At least in Europe 3-5 years ago quality went down, right after Ride moved mfg to Chine. My friends LX Bindings fell apart while shredding down the slope, which was not only a pity but very scary crash, same with boards that started to pill off. Maybe for States its different.


----------



## hktrdr (Apr 3, 2012)

lukasls said:


> At least in Europe 3-5 years ago quality went down, right afte they moved mfg to Chine. My friends LX Bindings fell apart while shredding down the slope, which was not only a pity but very scary crash, same with boards that started pilling off. Maybe for States its different.


The plural of anecdote is not data...


----------



## lukasls (Nov 25, 2012)

ridinbend said:


> I have two pairs of ride spi that are super solid, stiff and responsive.

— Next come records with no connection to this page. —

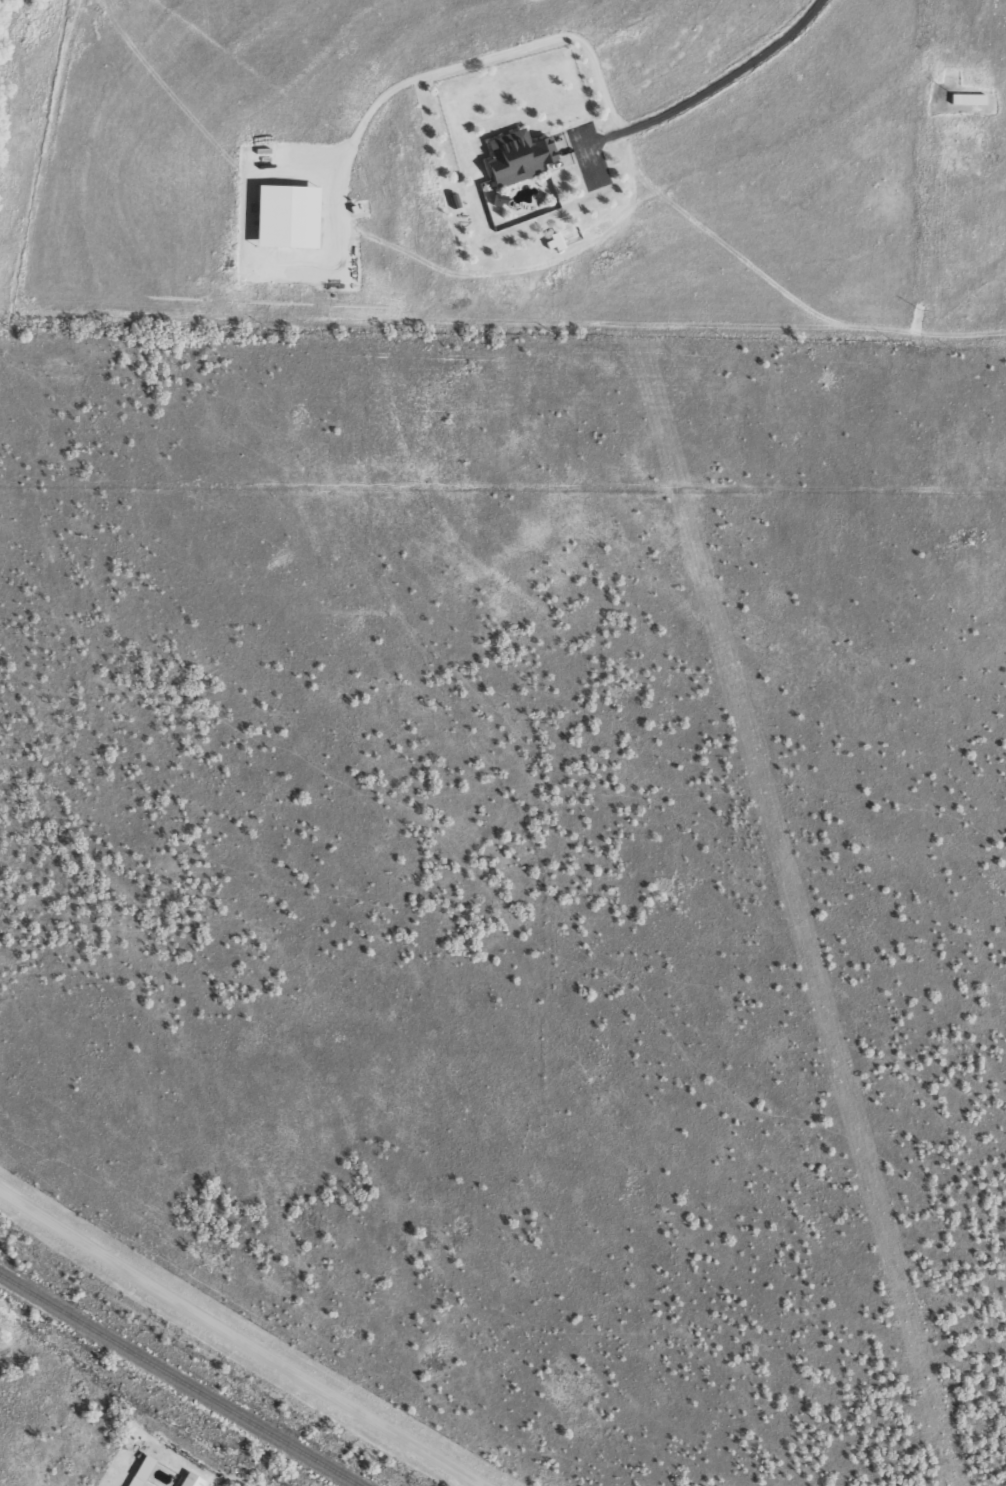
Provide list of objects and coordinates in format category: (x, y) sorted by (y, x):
road: (714, 90)
building: (973, 99)
building: (523, 158)
road: (345, 175)
building: (293, 217)
road: (243, 1337)
railway: (177, 1381)
building: (145, 1471)
building: (195, 1480)

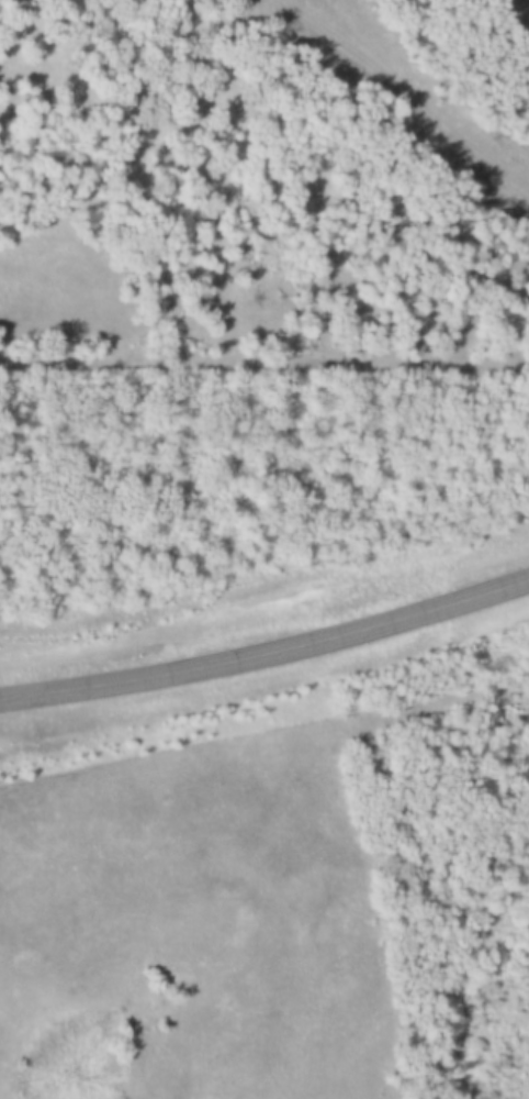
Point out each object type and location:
road: (404, 95)
road: (267, 653)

I have had good experiences with more than one pair of ride bindings. Also own a pair of contact pro which are awesome. In my experience either are pair you'll be good.


thanks, SPIs is the legend  cant compare any new ones with those


----------



## trapper (Jan 15, 2013)

The ratchets on my Capos are smooth as butter. I will say I had some excessive wear on one of the ladder straps but I just emailed Ride and they shipped me new ones no questions asked. And the toe straps are fucking great. Again, they've been great on my Heritage, but YMMV.


----------



## lukasls (Nov 25, 2012)

hktrdr said:


> The plural of anecdote is not data...


Agree, its the personal experience though.


----------



## lukasls (Nov 25, 2012)

Thanks for the discussion guys. 

Bindings go over heritage NS, which is more for all mountain/freeride than park, but some jumps happens from time to time. I still own a pair of solid c60 and they work perfectly for me but on lib c-2 dark series board.

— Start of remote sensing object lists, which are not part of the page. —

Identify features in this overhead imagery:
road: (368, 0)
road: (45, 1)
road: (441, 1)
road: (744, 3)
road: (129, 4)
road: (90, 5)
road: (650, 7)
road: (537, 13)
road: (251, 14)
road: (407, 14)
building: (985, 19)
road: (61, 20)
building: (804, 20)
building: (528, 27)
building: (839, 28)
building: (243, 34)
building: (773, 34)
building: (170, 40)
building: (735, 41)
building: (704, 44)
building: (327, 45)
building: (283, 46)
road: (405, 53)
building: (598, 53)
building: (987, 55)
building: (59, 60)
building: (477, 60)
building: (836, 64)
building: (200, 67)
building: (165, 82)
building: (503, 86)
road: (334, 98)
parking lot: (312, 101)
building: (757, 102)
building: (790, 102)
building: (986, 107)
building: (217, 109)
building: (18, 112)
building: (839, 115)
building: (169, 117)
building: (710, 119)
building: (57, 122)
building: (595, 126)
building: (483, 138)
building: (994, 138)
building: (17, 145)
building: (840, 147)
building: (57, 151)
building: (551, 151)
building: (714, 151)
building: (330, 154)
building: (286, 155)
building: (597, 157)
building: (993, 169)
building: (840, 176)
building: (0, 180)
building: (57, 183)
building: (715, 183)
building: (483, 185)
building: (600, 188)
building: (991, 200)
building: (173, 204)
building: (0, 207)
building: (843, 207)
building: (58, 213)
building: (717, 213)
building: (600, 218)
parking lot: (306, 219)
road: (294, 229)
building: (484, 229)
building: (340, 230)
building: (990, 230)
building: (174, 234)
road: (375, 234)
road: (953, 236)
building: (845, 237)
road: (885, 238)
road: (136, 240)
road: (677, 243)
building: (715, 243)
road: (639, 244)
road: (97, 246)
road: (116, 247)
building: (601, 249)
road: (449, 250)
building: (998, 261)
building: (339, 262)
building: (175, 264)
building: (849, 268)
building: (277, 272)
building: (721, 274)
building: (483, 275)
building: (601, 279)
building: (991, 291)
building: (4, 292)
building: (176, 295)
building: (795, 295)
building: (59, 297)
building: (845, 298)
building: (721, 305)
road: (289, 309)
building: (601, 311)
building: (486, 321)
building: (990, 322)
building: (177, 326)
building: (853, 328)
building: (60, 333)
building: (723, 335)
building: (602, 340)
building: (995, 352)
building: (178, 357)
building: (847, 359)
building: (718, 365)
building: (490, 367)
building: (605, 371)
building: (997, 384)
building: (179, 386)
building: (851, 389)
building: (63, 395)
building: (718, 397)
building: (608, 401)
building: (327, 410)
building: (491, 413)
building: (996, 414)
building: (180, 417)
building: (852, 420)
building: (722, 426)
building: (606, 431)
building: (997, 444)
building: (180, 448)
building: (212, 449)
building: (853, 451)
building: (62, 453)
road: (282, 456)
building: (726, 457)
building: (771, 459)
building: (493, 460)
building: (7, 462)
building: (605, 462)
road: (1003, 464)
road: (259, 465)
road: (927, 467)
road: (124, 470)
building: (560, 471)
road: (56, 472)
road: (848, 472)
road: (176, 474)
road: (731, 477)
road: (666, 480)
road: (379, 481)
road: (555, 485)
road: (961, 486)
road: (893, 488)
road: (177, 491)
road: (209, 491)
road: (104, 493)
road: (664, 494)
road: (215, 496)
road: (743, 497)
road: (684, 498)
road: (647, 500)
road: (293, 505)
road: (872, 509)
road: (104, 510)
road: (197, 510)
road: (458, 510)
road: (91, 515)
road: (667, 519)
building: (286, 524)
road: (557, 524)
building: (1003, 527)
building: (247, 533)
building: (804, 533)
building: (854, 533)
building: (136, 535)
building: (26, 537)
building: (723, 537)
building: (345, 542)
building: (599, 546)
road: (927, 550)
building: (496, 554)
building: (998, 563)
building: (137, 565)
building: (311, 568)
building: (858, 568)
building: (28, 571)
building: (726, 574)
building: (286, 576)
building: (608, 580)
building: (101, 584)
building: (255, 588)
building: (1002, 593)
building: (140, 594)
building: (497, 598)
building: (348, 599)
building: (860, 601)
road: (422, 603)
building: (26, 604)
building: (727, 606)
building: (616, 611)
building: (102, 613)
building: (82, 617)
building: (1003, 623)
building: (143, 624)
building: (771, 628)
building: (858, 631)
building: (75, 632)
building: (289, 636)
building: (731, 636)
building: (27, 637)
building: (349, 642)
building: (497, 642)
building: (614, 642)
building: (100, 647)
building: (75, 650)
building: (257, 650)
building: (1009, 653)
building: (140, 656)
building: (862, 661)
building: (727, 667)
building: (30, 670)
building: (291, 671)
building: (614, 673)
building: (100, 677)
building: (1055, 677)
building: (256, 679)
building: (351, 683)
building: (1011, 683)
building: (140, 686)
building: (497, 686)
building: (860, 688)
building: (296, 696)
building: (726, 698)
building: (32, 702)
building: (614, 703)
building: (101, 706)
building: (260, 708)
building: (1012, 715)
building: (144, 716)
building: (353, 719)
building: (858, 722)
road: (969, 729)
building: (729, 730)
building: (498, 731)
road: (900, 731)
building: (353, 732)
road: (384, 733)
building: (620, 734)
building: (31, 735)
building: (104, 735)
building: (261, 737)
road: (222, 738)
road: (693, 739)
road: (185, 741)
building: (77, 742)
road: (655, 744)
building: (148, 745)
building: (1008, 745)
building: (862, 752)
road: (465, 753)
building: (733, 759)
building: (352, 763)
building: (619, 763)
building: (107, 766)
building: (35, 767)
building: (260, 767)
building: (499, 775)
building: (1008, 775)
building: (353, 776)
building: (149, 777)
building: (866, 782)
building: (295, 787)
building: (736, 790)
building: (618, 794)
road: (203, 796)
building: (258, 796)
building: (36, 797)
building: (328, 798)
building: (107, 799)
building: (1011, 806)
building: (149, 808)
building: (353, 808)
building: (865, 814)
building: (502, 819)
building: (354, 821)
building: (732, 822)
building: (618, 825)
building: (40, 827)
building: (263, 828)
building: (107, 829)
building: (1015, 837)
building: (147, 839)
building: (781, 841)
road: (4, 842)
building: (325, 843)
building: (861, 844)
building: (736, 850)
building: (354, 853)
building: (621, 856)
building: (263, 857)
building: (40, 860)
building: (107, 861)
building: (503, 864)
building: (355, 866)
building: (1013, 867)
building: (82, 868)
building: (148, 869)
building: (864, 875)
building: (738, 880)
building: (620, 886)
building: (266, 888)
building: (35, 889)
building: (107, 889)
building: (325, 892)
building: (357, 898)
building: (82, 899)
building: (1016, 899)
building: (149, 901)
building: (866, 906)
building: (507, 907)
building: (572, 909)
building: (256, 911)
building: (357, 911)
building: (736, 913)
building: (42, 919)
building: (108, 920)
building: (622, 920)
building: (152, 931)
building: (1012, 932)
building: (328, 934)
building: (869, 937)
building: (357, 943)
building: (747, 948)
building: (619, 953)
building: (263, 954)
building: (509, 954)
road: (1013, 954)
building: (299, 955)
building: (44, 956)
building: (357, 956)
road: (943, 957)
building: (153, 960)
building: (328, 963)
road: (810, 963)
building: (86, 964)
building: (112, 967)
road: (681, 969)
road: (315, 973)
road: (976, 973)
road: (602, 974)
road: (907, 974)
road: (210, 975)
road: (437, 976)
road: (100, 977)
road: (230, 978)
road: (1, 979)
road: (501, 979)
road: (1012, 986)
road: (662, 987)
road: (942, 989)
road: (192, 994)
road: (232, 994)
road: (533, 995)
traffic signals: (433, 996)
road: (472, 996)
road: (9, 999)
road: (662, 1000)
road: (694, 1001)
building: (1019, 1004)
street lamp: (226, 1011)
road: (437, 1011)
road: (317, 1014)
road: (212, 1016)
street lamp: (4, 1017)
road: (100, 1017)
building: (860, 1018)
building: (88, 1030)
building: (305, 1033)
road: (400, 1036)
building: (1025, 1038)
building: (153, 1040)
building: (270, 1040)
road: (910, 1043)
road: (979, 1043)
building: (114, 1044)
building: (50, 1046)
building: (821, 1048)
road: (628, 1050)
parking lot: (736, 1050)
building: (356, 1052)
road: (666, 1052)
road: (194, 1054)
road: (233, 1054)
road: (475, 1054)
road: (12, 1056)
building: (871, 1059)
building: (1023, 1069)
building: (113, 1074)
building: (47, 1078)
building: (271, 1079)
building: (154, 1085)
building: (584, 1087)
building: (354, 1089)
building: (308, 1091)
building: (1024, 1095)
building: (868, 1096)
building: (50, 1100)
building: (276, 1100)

Quick summary then as I need order over the weekend to be ready for first Nov trip 

Rome - Targa
Ride - Capo (any big difference between 2013 and 2014 model?, El Hefe (might be too stiff?), what about Revolt?
Burton - Malavita
Union - Force, would it be reasonable to go stiffer to 'factory' model ie.?
Raiden - Blackhawk


----------



## Nito (Oct 16, 2007)

I've got Now IPO on mine. I think Flux TT and DL would also work in the Heritage.




lukasls said:


> Hey,
> 
> I was thinking about burton malavita or union contact pro?
> 
> ...


----------



## scotty100 (Apr 3, 2012)

lukasls said:


> Thanks for the discussion guys.
> 
> Bindings go over heritage NS, which is more for all mountain/freeride than park, but some jumps happens from time to time. I still own a pair of solid c60 and they work perfectly for me but on lib c-2 dark series board.
> 
> ...


Try and demo if you can. My vote would be Capo. I would also consider the Union Atlas. Earlier this year I was considering a Heritage purchase and was looking for a good Union binding match to demo. In the thread below, Extremo gave an excellent breakdown of the Union bindings that would fit a Heritage (even though the thread was originally about the proto):

http://www.snowboardingforum.com/bindings/54177-binding-suggestion-2013-never-summer-proto.html


----------



## BigmountainVMD (Oct 9, 2011)

Might be able to add Union Factory bindings to that list. Not sure how they compare to the Force though.


----------



## outlyr (Dec 20, 2010)

*No Atlas, no Venom*

Giving Capo's a shot this season. The o13 version.


----------



## NWBoarder (Jan 10, 2010)

I spent last season riding my Heritage with a pair of Rome 390 Boss. I could see where the Targa might be slightly better, but I think the difference would be negligible. I'll be riding my Heritage on my 390 Boss this season as well.


----------